:: Exercise requirements ::
The full set of records must be returned exactly, character for character.
Start of Dataset extract
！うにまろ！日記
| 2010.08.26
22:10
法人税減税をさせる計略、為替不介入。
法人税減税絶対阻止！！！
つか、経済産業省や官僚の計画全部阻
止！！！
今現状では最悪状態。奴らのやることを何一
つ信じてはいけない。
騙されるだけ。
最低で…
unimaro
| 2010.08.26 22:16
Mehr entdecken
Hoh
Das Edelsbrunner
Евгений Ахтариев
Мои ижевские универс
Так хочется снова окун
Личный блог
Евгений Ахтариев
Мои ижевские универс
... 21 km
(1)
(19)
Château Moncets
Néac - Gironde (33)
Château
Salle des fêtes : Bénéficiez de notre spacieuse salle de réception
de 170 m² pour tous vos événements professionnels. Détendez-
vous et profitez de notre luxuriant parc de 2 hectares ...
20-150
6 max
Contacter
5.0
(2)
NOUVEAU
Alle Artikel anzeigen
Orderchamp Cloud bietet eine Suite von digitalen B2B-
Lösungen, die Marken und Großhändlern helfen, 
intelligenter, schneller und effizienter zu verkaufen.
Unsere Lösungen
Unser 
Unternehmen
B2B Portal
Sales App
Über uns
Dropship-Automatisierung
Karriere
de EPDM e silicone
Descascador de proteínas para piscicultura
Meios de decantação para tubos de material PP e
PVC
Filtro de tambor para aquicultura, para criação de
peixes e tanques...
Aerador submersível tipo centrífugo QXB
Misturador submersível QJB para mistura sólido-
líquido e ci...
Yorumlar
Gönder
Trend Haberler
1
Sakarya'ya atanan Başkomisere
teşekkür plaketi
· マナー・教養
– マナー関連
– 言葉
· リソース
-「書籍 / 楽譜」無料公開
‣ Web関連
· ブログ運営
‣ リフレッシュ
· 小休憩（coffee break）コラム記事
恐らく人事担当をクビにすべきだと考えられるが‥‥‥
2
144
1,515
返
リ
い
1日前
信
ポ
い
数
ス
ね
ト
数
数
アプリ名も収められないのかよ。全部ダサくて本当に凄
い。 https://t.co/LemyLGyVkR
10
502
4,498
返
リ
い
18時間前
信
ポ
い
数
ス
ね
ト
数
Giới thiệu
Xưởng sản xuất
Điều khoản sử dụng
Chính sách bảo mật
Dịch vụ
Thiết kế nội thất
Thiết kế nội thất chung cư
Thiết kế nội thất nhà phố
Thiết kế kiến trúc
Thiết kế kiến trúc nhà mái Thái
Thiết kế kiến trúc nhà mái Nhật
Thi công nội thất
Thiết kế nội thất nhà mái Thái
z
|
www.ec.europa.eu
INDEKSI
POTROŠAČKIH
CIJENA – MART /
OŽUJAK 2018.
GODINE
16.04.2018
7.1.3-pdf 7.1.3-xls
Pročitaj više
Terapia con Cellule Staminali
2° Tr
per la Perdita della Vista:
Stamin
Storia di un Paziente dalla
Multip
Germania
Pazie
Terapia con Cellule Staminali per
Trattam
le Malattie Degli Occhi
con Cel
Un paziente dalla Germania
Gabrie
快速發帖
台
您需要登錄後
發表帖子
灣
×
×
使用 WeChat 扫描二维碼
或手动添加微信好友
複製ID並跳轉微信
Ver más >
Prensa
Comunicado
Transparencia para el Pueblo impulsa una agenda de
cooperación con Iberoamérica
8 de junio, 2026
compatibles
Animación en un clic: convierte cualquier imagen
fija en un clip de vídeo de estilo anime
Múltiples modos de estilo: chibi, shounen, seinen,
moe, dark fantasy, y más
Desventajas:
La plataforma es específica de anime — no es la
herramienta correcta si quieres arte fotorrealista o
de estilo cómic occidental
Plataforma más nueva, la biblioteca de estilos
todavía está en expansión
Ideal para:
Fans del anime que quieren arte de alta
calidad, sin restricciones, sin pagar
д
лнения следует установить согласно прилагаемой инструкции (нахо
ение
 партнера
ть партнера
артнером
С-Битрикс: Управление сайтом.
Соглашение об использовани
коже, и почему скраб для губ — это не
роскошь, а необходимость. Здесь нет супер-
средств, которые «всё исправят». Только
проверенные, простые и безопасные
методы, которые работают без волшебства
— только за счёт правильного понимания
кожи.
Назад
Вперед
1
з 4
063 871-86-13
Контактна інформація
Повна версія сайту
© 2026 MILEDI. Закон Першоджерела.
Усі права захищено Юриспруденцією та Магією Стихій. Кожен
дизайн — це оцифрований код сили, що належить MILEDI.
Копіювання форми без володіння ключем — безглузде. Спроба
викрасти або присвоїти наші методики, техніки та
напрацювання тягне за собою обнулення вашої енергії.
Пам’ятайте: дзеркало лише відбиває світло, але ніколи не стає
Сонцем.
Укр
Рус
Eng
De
End of Dataset extract
:: Response to the task ::
！うにまろ！日記
| 2010.08.26
22:10
法人税減税をさせる計略、為替不介入。
法人税減税絶対阻止！！！
つか、経済産業省や官僚の計画全部阻
止！！！
今現状では最悪状態。奴らのやることを何一
つ信じてはいけない。
騙されるだけ。
最低で…
unimaro
| 2010.08.26 22:16
Mehr entdecken
Hoh
Das Edelsbrunner
Евгений Ахтариев
Мои ижевские универс
Так хочется снова окун
Личный блог
Евгений Ахтариев
Мои ижевские универс
... 21 km
(1)
(19)
Château Moncets
Néac - Gironde (33)
Château
Salle des fêtes : Bénéficiez de notre spacieuse salle de réception
de 170 m² pour tous vos événements professionnels. Détendez-
vous et profitez de notre luxuriant parc de 2 hectares ...
20-150
6 max
Contacter
5.0
(2)
NOUVEAU
Alle Artikel anzeigen
Orderchamp Cloud bietet eine Suite von digitalen B2B-
Lösungen, die Marken und Großhändlern helfen, 
intelligenter, schneller und effizienter zu verkaufen.
Unsere Lösungen
Unser 
Unternehmen
B2B Portal
Sales App
Über uns
Dropship-Automatisierung
Karriere
de EPDM e silicone
Descascador de proteínas para piscicultura
Meios de decantação para tubos de material PP e
PVC
Filtro de tambor para aquicultura, para criação de
peixes e tanques...
Aerador submersível tipo centrífugo QXB
Misturador submersível QJB para mistura sólido-
líquido e ci...
Yorumlar
Gönder
Trend Haberler
1
Sakarya'ya atanan Başkomisere
teşekkür plaketi
· マナー・教養
– マナー関連
– 言葉
· リソース
-「書籍 / 楽譜」無料公開
‣ Web関連
· ブログ運営
‣ リフレッシュ
· 小休憩（coffee break）コラム記事
恐らく人事担当をクビにすべきだと考えられるが‥‥‥
2
144
1,515
返
リ
い
1日前
信
ポ
い
数
ス
ね
ト
数
数
アプリ名も収められないのかよ。全部ダサくて本当に凄
い。 https://t.co/LemyLGyVkR
10
502
4,498
返
リ
い
18時間前
信
ポ
い
数
ス
ね
ト
数
Giới thiệu
Xưởng sản xuất
Điều khoản sử dụng
Chính sách bảo mật
Dịch vụ
Thiết kế nội thất
Thiết kế nội thất chung cư
Thiết kế nội thất nhà phố
Thiết kế kiến trúc
Thiết kế kiến trúc nhà mái Thái
Thiết kế kiến trúc nhà mái Nhật
Thi công nội thất
Thiết kế nội thất nhà mái Thái
z
|
www.ec.europa.eu
INDEKSI
POTROŠAČKIH
CIJENA – MART /
OŽUJAK 2018.
GODINE
16.04.2018
7.1.3-pdf 7.1.3-xls
Pročitaj više
Terapia con Cellule Staminali
2° Tr
per la Perdita della Vista:
Stamin
Storia di un Paziente dalla
Multip
Germania
Pazie
Terapia con Cellule Staminali per
Trattam
le Malattie Degli Occhi
con Cel
Un paziente dalla Germania
Gabrie
快速發帖
台
您需要登錄後
發表帖子
灣
×
×
使用 WeChat 扫描二维碼
或手动添加微信好友
複製ID並跳轉微信
Ver más >
Prensa
Comunicado
Transparencia para el Pueblo impulsa una agenda de
cooperación con Iberoamérica
8 de junio, 2026
compatibles
Animación en un clic: convierte cualquier imagen
fija en un clip de vídeo de estilo anime
Múltiples modos de estilo: chibi, shounen, seinen,
moe, dark fantasy, y más
Desventajas:
La plataforma es específica de anime — no es la
herramienta correcta si quieres arte fotorrealista o
de estilo cómic occidental
Plataforma más nueva, la biblioteca de estilos
todavía está en expansión
Ideal para:
Fans del anime que quieren arte de alta
calidad, sin restricciones, sin pagar
д
лнения следует установить согласно прилагаемой инструкции (нахо
ение
 партнера
ть партнера
артнером
С-Битрикс: Управление сайтом.
Соглашение об использовани
коже, и почему скраб для губ — это не
роскошь, а необходимость. Здесь нет супер-
средств, которые «всё исправят». Только
проверенные, простые и безопасные
методы, которые работают без волшебства
— только за счёт правильного понимания
кожи.
Назад
Вперед
1
з 4
063 871-86-13
Контактна інформація
Повна версія сайту
© 2026 MILEDI. Закон Першоджерела.
Усі права захищено Юриспруденцією та Магією Стихій. Кожен
дизайн — це оцифрований код сили, що належить MILEDI.
Копіювання форми без володіння ключем — безглузде. Спроба
викрасти або присвоїти наші методики, техніки та
напрацювання тягне за собою обнулення вашої енергії.
Пам’ятайте: дзеркало лише відбиває світло, але ніколи не стає
Сонцем.
Укр
Рус
Eng
De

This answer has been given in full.